Der Ausspruch über die vorläufige Vollstreckbarkeit der Kostenentscheidung beruht auf § 167 VwGO i. V. m. §§ 708 ff. ZPO.
Rechtsmittelbelehrung:
Nach §§ 124, 124 a Abs. 4 VwGO können die Beteiligten die Zulassung der Berufung gegen dieses Urteil innerhalb eines Monats nach Zustellung beim Bayerischen Verwaltungsgericht München,
Hausanschrift: Bayerstraße 30, 80335 München, oder
Postanschrift: Postfach 20 05 43, 80005 München
beantragen. In dem Antrag ist das angefochtene Urteil zu bezeichnen. Dem Antrag sollen vier Abschriften beigefügt werden.
Innerhalb von zwei Monaten nach Zustellung dieses Urteils sind die Gründe darzulegen, aus denen die Berufung zuzulassen ist. Die Begründung ist bei dem Bayerischen Verwaltungsgerichtshof,
Hausanschrift in München: Ludwigstraße 23, 80539 München, oder
Postanschrift in München: Postfach 34 01 48, 80098 München
Hausanschrift in Ansbach: Montgelasplatz 1, 91522 Ansbach
einzureichen, soweit sie nicht bereits mit dem Antrag vorgelegt worden ist.

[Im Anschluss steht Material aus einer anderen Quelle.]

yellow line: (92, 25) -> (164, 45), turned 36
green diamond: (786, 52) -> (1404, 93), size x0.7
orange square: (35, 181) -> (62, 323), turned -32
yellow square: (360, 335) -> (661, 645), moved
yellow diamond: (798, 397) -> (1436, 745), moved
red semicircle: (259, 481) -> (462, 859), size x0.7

Über die Zulassung der Berufung entscheidet der Bayerische Verwaltungsgerichtshof.
Vor dem Bayerischen Verwaltungsgerichtshof müssen sich die Beteiligten, außer im Prozesskostenhilfeverfahren, durch Prozessbevollmächtigte vertreten lassen. Dies gilt auch für Prozesshandlungen, durch die ein Verfahren vor dem Bayerischen Verwaltungsgerichtshof eingeleitet wird. Als Prozessbevollmächtigte zugelassen sind neben Rechtsanwälten und den in § 67 Abs. 2 Satz 1 VwGO genannten Rechtslehrern mit Befähigung zum Richteramt die in § 67 Abs. 4 Sätze 4 und 7 VwGO sowie in §§ 3, 5 RDGEG bezeichneten Personen und Organisationen.
Beschluss:
Der Streitwert wird auf Euro 10.000,- festgesetzt (§ 52 Abs. 1 Gerichtskostengesetz – GKG -) i. V. m.

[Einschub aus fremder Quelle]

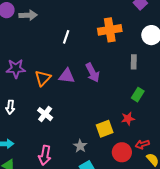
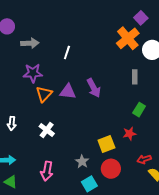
gray arrow: (28, 15) -> (30, 43), moved
orange cross: (110, 30) -> (128, 38), moved, turned -30
purple star: (16, 69) -> (33, 73), moved
red circle: (122, 152) -> (111, 169), moved

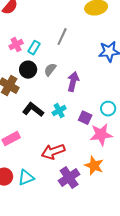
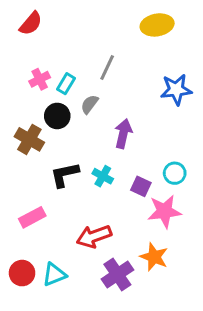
gray semicircle: (50, 70) -> (90, 104), moved
black L-shape: (33, 110) -> (65, 175), turned -50
cyan cross: (59, 111) -> (103, 176), turned -32

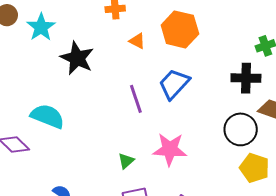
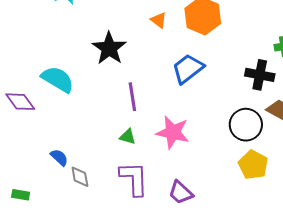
black star: (77, 58) -> (109, 48), moved
purple line: (136, 99) -> (132, 97), moved
green triangle: (126, 161) -> (128, 137), turned 48

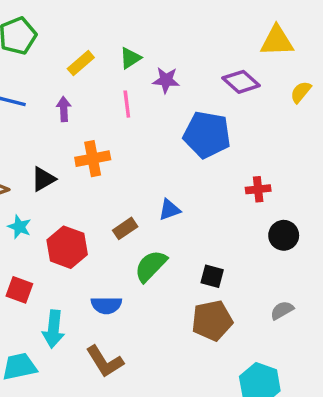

Ziff. 9.7.1 des Streitwertkatalogs für die Verwaltungsgerichtsbarkeit.
Rechtsmittelbelehrung:
Gegen diesen Beschluss steht den Beteiligten die Beschwerde an den Bayerischen Verwaltungsgerichtshof zu, wenn der Wert des Beschwerdegegenstandes Euro 200,- übersteigt oder die Beschwerde zugelassen wurde. Die Beschwerde ist innerhalb von sechs Monaten, nachdem die Entscheidung in der Hauptsache Rechtskraft erlangt oder das Verfahren sich anderweitig erledigt hat, beim Bayerischen Verwaltungsgericht München,
Hausanschrift: Bayerstraße 30, 80335 München, oder
Postanschrift: Postfach 20 05 43, 80005 München
einzulegen.
Ist der Streitwert später als einen Monat vor Ablauf dieser Frist festgesetzt worden, kann die Beschwerde auch noch innerhalb eines Monats nach Zustellung oder formloser Mitteilung des Festsetzungsbeschlusses eingelegt werden.
Der Beschwerdeschrift eines Beteiligten sollen Abschriften für die übrigen Beteiligten beigefügt werden.